I would never foreclose the possibility. The fact that it was even a feature film after it spectacularly failed on Fox was a miracle. And of course it lives on in other forms. ... I’m completely talking off the top of my head, but there’s a show that’s been on for the last couple years that’s reinvented the form in terms of the limited series. I’m trying to think of the name of that show — Oh yes! American Horror Story! It doesn’t have to be 13 episodes. Look how Sherlock does it. I think a limited series of some kind would work best. Something like that could also work if, say, 20th could partner with Netflix, or another distributor. It would have its home on Fox, of course [then a second window on streaming]. A limited series would do very well, I bet.

You can't exactly blame EW for continuing to poke at the issue — the question of whether Firefly will ever have another on-screen chapter is one as long-running as the story of the story's first revival was epic. And you can't blame Minear for giving this answer — it's an option that honestly makes a lot of sense given the modern television landscape of The Killing -on-Netflix, and he knows what his fans want.

But honestly, the resurgence of Firefly-reboot talk this quote understandably resulted in did cause an eye-roll followed by a long bracing breath in this writer.
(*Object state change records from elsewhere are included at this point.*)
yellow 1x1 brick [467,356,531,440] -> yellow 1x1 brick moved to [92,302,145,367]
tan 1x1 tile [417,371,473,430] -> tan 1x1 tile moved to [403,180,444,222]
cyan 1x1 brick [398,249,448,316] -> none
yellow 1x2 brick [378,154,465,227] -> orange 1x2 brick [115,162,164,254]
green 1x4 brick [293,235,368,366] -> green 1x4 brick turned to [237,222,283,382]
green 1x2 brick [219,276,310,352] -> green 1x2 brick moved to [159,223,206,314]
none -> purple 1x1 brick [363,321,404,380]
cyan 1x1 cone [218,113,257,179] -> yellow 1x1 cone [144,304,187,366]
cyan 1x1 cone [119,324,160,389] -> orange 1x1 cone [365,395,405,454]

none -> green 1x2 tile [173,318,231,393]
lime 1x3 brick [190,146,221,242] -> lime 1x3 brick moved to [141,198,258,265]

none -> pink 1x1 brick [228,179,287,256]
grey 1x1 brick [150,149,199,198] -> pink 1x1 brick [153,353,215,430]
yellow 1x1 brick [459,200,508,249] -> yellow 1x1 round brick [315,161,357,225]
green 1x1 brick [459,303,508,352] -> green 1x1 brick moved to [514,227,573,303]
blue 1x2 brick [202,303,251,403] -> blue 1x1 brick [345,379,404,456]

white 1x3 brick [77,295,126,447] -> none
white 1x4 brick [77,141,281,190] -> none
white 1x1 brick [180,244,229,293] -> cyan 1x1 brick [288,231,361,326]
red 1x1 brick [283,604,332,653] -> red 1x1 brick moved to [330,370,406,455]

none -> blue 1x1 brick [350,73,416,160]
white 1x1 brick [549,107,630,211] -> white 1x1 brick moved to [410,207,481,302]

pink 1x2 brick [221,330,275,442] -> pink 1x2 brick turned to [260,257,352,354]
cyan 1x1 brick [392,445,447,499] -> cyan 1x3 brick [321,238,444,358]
Because I love Firefly, yes, I really do. But sometimes the endless dragging out of the possibility of Firefly's on-screen life feels like as much a metaphor for humanity's inability to deal with mortality as it does like repeatedly kicking a beloved, dead pet.

Could Firefly theoretically go on forever? Yes — the fan support and the comics prove that. I have no doubt fans would be able to turn Firefly into the next Doctor Who if they tried, egging it on until it's gone through several incarnations and was celebrating the fiftieth anniversary of when Fox first dropped that fateful axe.

But should it? Nothing gold lasts forever, and if surrounding myself with pop culture's taught me anything it's that nothing long-lasting remains in fan favor forever. In fact, just look at The Office, or Doctor Who, or virtually any film series with more than two movies in its roster: If we keep forcing Firefly to keep existing, eventually it's going to feel forced. I'd be willing to wager that no Browncoats — let alone Joss Whedon of Tim Minear — wants Firefly remembered as a shell of something once great.I have no doubt that Firefly, had it been allowed to continue on Fox — and under Whedon and Minear's vision — would have continued to be a truly great show. I also have very little doubt in my mind that, had it continued, it would have hit narrative speed-bumps that dragged on, character moments that confused, plot points that pissed off — you get the picture. It happened to Buffy the Vampire Slayer, it certainly happened to Angel. Hell, it even happened to Veronica Mars. Firefly is so beloved in part because it was cut down in its prime. If Firefly came back now it would be very notably missing multiple fan-favorite characters — remember, (spoiler alert) Inara was/is terminally ill, and Wash and Book said their last goodbyes in Serenity. We may love this show, and its writers, and its characters. But bringing it back, forever, dragging on this one saga even as the actors and creators age and find fulfillment in other projects? It might not be the most wise method of continuing to love Firefly.And remember, we'll always have Comic-Con.